Он целует ее в висок - успокойся, успокойся, - гладит по щеке - как это случилось? да не плачь, глупенькая, - взяв за плечо, ведет в комнату.
- Я звонила в "Кронику", но тебя уже не было. - Губы у Аны дрожат, лицо искажено. - Какие-то негры с каторжными мордами. Он был на поводке, как полагается. Поводок у меня вырвали, а Батуке схватили и бросили в фургон.
- Подожди, вот пообедаю и схожу за ним, - снова целует ее Сантьяго. - Я знаю, куда везут отловленных собак.

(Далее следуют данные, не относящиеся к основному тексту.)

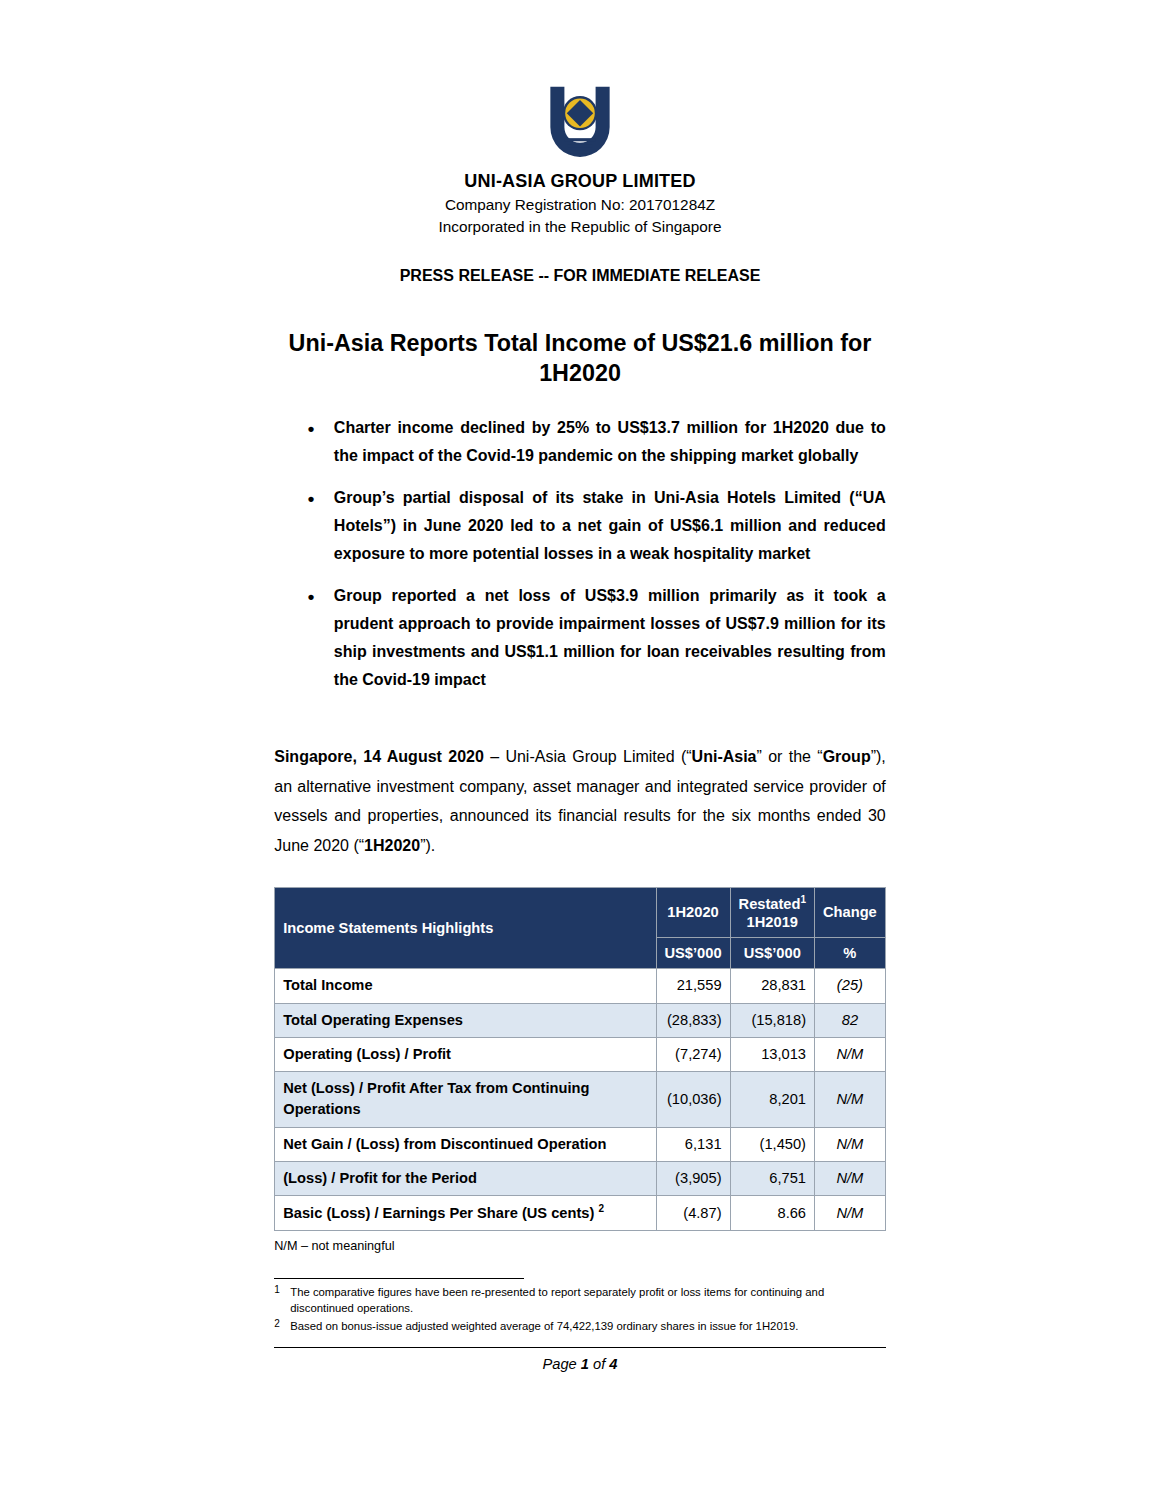UNI-ASIA GROUP LIMITED
Company Registration No: 201701284Z
Incorporated in the Republic of Singapore
PRESS RELEASE -- FOR IMMEDIATE RELEASE
Uni-Asia Reports Total Income of US$21.6 million for 1H2020
Charter income declined by 25% to US$13.7 million for 1H2020 due to the impact of the Covid-19 pandemic on the shipping market globally
Group’s partial disposal of its stake in Uni-Asia Hotels Limited (“UA Hotels”) in June 2020 led to a net gain of US$6.1 million and reduced exposure to more potential losses in a weak hospitality market
Group reported a net loss of US$3.9 million primarily as it took a prudent approach to provide impairment losses of US$7.9 million for its ship investments and US$1.1 million for loan receivables resulting from the Covid-19 impact
Singapore, 14 August 2020 – Uni-Asia Group Limited (“Uni-Asia” or the “Group”), an alternative investment company, asset manager and integrated service provider of vessels and properties, announced its financial results for the six months ended 30 June 2020 (“1H2020”).
| Income Statements Highlights | 1H2020 | Restated 1 1H2019 | Change |
| --- | --- | --- | --- |
| US$’000 | US$’000 | % |
| Total Income | 21,559 | 28,831 | (25) |
| Total Operating Expenses | (28,833) | (15,818) | 82 |
| Operating (Loss) / Profit | (7,274) | 13,013 | N/M |
| Net (Loss) / Profit After Tax from Continuing Operations | (10,036) | 8,201 | N/M |
| Net Gain / (Loss) from Discontinued Operation | 6,131 | (1,450) | N/M |
| (Loss) / Profit for the Period | (3,905) | 6,751 | N/M |
| Basic (Loss) / Earnings Per Share (US cents) 2 | (4.87) | 8.66 | N/M |
N/M – not meaningful
1 The comparative figures have been re-presented to report separately profit or loss items for continuing and discontinued operations.
2 Based on bonus-issue adjusted weighted average of 74,422,139 ordinary shares in issue for 1H2019.
Page 1 of 4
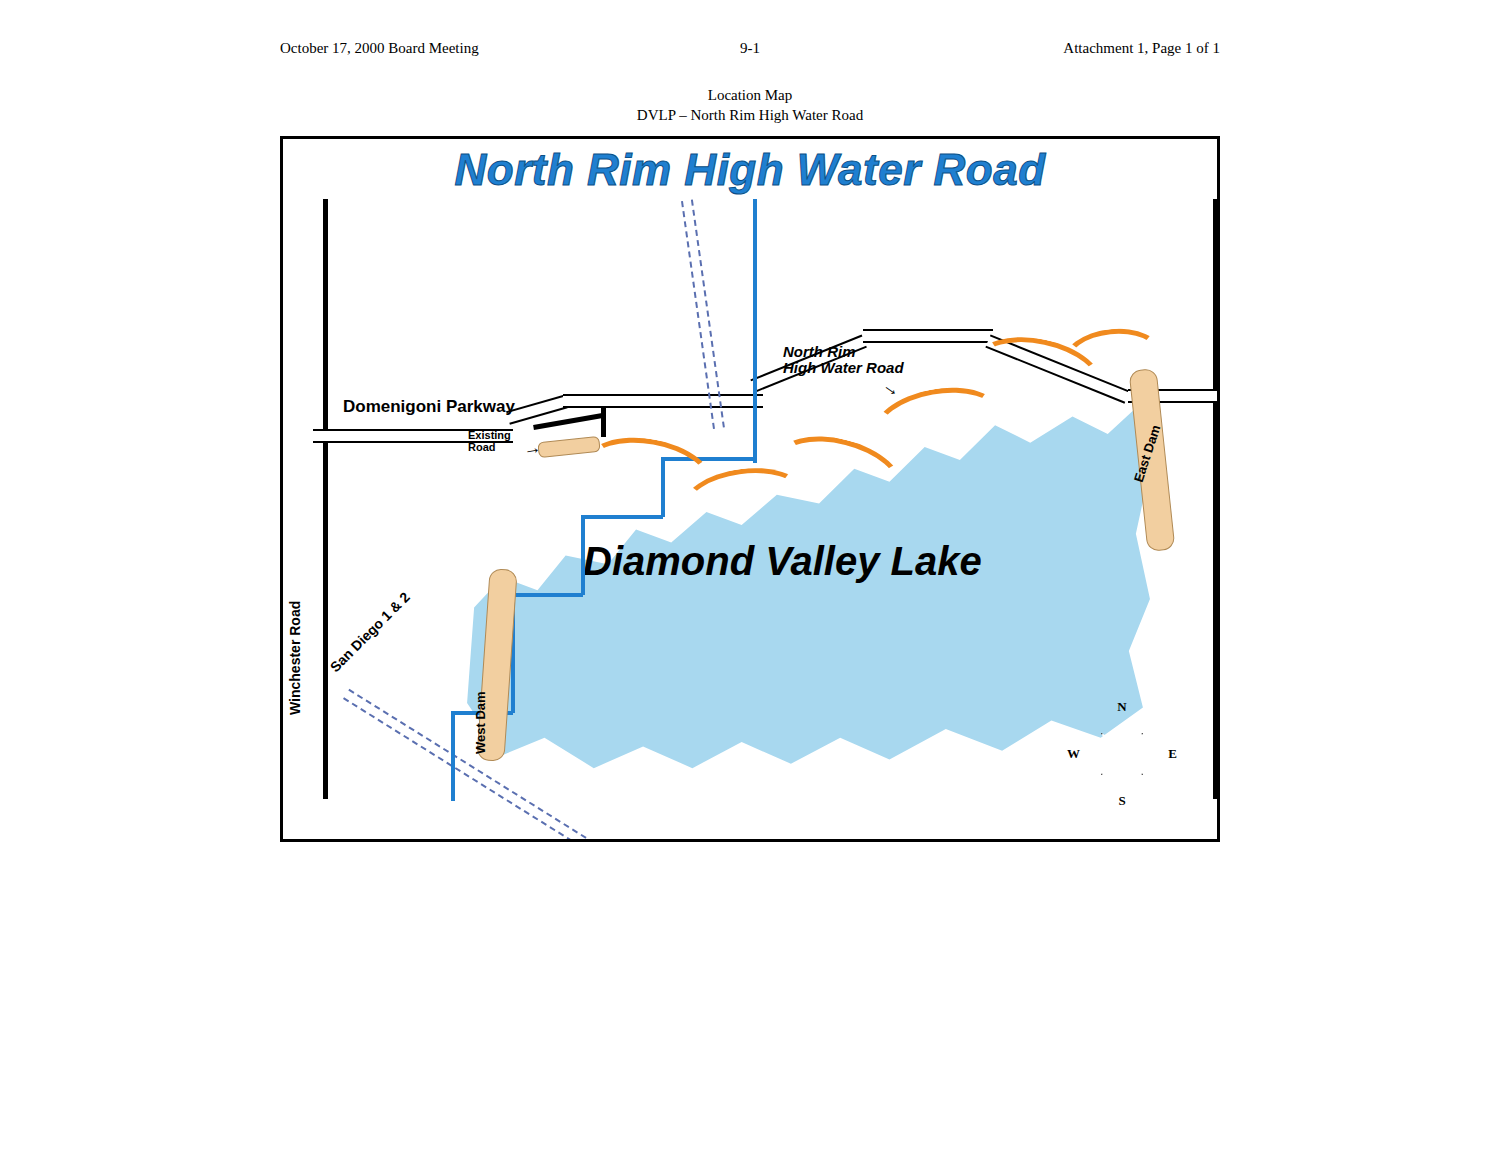October 17, 2000 Board Meeting
9-1
Attachment 1, Page 1 of 1
Location Map
DVLP – North Rim High Water Road
North Rim High Water Road
Diamond Valley Lake
Domenigoni Parkway
North Rim
High Water Road
→
Existing
Road
→
Winchester Road
State Street
San Diego 1 & 2
West Dam
East Dam
N
S
W
E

Ничего с Батуке не случится, не плачь.
- Он так сучил лапами, вилял хвостом, - Ана краешком передника вытирает глаза, вздыхает, - словно все понимал, бедненький. Бедная моя собачка.
- Говоришь, прямо из рук вырвали? Вот сволочи. Ладно, я им устрою.
Он снимает со стула пиджак, делает шаг к двери, но Ана удерживает его: сначала поешь, перекуси на скорую руку. Голос ее нежен, на щеках ямочки, глаза грустные, бледная.
- Наверно, остыло, - улыбается она дрожащими губами. - Я тут обо всем забыла, прости, милый. Бедненький Батукито.
Обед проходит в молчании, стол придвинут к окну, а окно выходит в патио: земля кирпичного цвета, как теннисные корты в Террасасе, извивается посыпанная гравием дорожка, вокруг кусты герани. Чупе и вправду холодное, по краю тарелки - каемка застывшего жира, креветки точно жестяные. Она пошла к китайцу на Сан-Мартин уксусу купить, и вдруг рядом затормозил грузовик, оттуда выскочили двое негров, рожи совершенно бандитские, ну просто беглые каторжники, один оттолкнул ее в сторону, второй вырвал из руки поводок, а когда она пришла в себя, их уже и след простыл. Бедный, бедный песик. Сантьяго встает: эти негодяи за все ответят. Ана снова плачет: даже он понял, что его хотят убить.
- Ничего с ним не будет. - Он целует Ану в щеку, ощутив на мгновение воспаленную от слез, солоноватую кожу. - Скоро приведу, вот увидишь.
Рысцой к аптеке на углу Порты и Сан-Мартин, просит разрешения позвонить и набирает номер "Кроники". Трубку снял Солорсано, судебный репортер: ты совсем сбрендил, Савалита, откуда я знаю, где живодерня?!
- У вас собачку увели? - Аптекарь с готовностью вытягивает шею. - Это не очень далеко, на Пуэнте-дель-Эхерсито. У моего крестника так погибла чау-чау, такая была славная псина.
Рысцой к Ларко, в автобус, прикидывая, сколько стоит такси от проспекта Колумба до Пуэнте-дель-Эхерсито. В бумажнике сто восемьдесят солей. К воскресенью опять будем на мели, зря все-таки Ана ушла из клиники, кончать надо с этими кино каждый вечер, бедный Батуке, больше ни единого слова про бешенство не напишу. Вылезает, на площади Болоньези ловит такси, но шофер не знает, где живодерня. Мороженщик с площади Дос-де-Майо объясняет: все время прямо, на набережной увидите вывеску "Муниципальный отдел по отлову бродячих животных", это она и есть. Здоровенный пустырь за кирпичным забором мерзкого вида и цвета дерьма - цвета Лимы, думает Сантьяго, цвета Перу, - а на пустыре - несколько хибарок, которые в отдалении сливаются воедино, превращаясь в лабиринт циновок, кровель, цинка. Тихий, сдавленный скулеж. У ворот - будочка с табличкой "Администрация". Лысый человек в очках, без пиджака, дремлет за письменным столом, заваленным бумагами, и Сантьяго с ходу стучит по этому столу кулаком: у меня украли собаку, у жены прямо из рук поводок вырвали, - лысый вздрагивает от неожиданности, - это безобразие, эту подлость я терпеть не намерен!…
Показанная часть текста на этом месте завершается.